YOUR TASK. The data that follows is to be given again, exactly as written.

MATERIAL FOR THIS TASK.
[Start of section]

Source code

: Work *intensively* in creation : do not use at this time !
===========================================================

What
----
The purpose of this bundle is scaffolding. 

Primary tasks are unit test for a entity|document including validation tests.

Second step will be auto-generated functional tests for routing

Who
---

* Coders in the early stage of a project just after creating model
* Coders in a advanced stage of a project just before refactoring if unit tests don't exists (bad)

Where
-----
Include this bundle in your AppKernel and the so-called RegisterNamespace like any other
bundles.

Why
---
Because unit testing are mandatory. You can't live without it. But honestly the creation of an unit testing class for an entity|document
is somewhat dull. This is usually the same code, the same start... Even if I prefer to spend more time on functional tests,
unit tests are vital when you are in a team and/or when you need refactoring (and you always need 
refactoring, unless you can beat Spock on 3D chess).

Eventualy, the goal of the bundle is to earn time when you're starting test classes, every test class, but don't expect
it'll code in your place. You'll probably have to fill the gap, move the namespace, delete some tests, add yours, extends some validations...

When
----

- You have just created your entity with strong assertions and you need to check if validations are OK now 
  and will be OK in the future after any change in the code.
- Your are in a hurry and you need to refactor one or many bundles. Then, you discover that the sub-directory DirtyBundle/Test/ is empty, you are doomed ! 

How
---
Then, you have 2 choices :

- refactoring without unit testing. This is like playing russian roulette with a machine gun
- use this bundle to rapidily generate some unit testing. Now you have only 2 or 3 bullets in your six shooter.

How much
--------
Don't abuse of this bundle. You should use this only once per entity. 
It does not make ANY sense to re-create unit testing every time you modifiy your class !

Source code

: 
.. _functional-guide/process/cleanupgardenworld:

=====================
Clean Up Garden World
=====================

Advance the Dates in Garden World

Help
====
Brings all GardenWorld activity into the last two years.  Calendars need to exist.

[End of section]

WORKED SOLUTION.
Source code

: Work *intensively* in creation : do not use at this time !
===========================================================

What
----
The purpose of this bundle is scaffolding. 

Primary tasks are unit test for a entity|document including validation tests.

Second step will be auto-generated functional tests for routing

Who
---

* Coders in the early stage of a project just after creating model
* Coders in a advanced stage of a project just before refactoring if unit tests don't exists (bad)

Where
-----
Include this bundle in your AppKernel and the so-called RegisterNamespace like any other
bundles.

Why
---
Because unit testing are mandatory. You can't live without it. But honestly the creation of an unit testing class for an entity|document
is somewhat dull. This is usually the same code, the same start... Even if I prefer to spend more time on functional tests,
unit tests are vital when you are in a team and/or when you need refactoring (and you always need 
refactoring, unless you can beat Spock on 3D chess).

Eventualy, the goal of the bundle is to earn time when you're starting test classes, every test class, but don't expect
it'll code in your place. You'll probably have to fill the gap, move the namespace, delete some tests, add yours, extends some validations...

When
----

- You have just created your entity with strong assertions and you need to check if validations are OK now 
  and will be OK in the future after any change in the code.
- Your are in a hurry and you need to refactor one or many bundles. Then, you discover that the sub-directory DirtyBundle/Test/ is empty, you are doomed ! 

How
---
Then, you have 2 choices :

- refactoring without unit testing. This is like playing russian roulette with a machine gun
- use this bundle to rapidily generate some unit testing. Now you have only 2 or 3 bullets in your six shooter.

How much
--------
Don't abuse of this bundle. You should use this only once per entity. 
It does not make ANY sense to re-create unit testing every time you modifiy your class !

Source code

: 
.. _functional-guide/process/cleanupgardenworld:

=====================
Clean Up Garden World
=====================

Advance the Dates in Garden World

Help
====
Brings all GardenWorld activity into the last two years.  Calendars need to exist.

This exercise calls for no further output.